Where do you place the Holocaust, the holodomor, the crusades? The conquest of the americas?
Side thing, but I don’t see the Crusades as at the same level of the Holocaust or the Holodomor. They were religious wars of conquest not campaigns of extermination. They were brutal, sure, but if you add them, then you have to start piling a bunch of other wars in there too, like the Mongol conquests, the Arab conquests, the Ottoman conquests etc. Which kind of dilutes the point of “grave crimes”.
There is nothing particularly unique about the Crusades, and at the time, the Roman Empire that invited them and tried to sanction them actually had a legitimate claim of them being reconquests of Roman territory.
Yes, obviously.
That’s why I prefaced my whole comment with «Side thing,…». I’m doing an «um ackchyually» about the history of the Crusades, nothing more.

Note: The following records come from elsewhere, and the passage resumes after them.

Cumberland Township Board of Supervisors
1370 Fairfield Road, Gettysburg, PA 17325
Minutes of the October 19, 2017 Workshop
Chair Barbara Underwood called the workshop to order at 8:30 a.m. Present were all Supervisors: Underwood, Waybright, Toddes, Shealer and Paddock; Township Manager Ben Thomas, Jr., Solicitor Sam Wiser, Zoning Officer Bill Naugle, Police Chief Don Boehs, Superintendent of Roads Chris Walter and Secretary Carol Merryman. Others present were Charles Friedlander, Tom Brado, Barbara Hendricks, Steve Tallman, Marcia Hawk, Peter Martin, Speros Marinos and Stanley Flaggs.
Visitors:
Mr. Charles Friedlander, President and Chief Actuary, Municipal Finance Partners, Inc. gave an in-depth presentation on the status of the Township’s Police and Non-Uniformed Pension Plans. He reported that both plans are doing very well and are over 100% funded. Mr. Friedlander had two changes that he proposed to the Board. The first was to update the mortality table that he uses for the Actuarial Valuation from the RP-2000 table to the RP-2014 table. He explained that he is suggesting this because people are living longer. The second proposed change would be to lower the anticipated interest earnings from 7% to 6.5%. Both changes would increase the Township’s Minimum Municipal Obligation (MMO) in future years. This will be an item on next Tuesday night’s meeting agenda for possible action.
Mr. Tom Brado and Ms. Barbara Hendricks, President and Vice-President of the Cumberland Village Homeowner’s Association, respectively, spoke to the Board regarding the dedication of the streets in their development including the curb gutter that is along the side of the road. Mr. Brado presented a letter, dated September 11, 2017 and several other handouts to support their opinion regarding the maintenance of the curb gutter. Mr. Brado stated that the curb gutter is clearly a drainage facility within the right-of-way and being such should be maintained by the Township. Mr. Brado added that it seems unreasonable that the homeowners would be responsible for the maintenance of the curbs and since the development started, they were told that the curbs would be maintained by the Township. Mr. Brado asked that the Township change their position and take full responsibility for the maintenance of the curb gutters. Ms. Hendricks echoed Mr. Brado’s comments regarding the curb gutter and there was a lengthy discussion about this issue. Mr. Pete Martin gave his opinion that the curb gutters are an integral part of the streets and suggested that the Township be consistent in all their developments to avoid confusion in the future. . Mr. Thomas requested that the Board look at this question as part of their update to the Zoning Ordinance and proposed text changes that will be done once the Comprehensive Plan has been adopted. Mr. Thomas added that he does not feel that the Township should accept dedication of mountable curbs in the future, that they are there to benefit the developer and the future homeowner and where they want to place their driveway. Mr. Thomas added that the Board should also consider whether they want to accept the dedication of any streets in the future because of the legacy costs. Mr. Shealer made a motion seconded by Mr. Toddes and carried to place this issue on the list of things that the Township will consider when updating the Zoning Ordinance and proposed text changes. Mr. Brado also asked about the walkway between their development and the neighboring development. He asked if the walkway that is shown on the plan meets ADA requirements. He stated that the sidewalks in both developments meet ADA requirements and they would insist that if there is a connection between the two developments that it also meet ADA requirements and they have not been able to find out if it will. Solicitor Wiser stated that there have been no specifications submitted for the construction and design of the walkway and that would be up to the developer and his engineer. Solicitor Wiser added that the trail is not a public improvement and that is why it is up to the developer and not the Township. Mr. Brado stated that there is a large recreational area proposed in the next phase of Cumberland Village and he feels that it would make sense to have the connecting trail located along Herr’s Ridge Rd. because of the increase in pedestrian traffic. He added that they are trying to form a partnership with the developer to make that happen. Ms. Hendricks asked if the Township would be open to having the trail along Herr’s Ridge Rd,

For sure, for sure. 15 million humans forcibly relocated and an estimated 30-60 million deaths over 400 years is certainly among the gravest human tragedies.
On the other hand could you imagine if tragedies like the holocaust or holodomor or the Chinese three years famine were extended to even a fraction of those 400 years? Or if a handful more cities had been nuked? Or if we let the 50 million people living in modern slavery die in bondage? What about the billions of people that have died from preventable diseases over centuries of neglect?
…Why are you even bothering to argue about this? There’s no objectivity in these conversations, and yet you insist that everyone but you is wrong.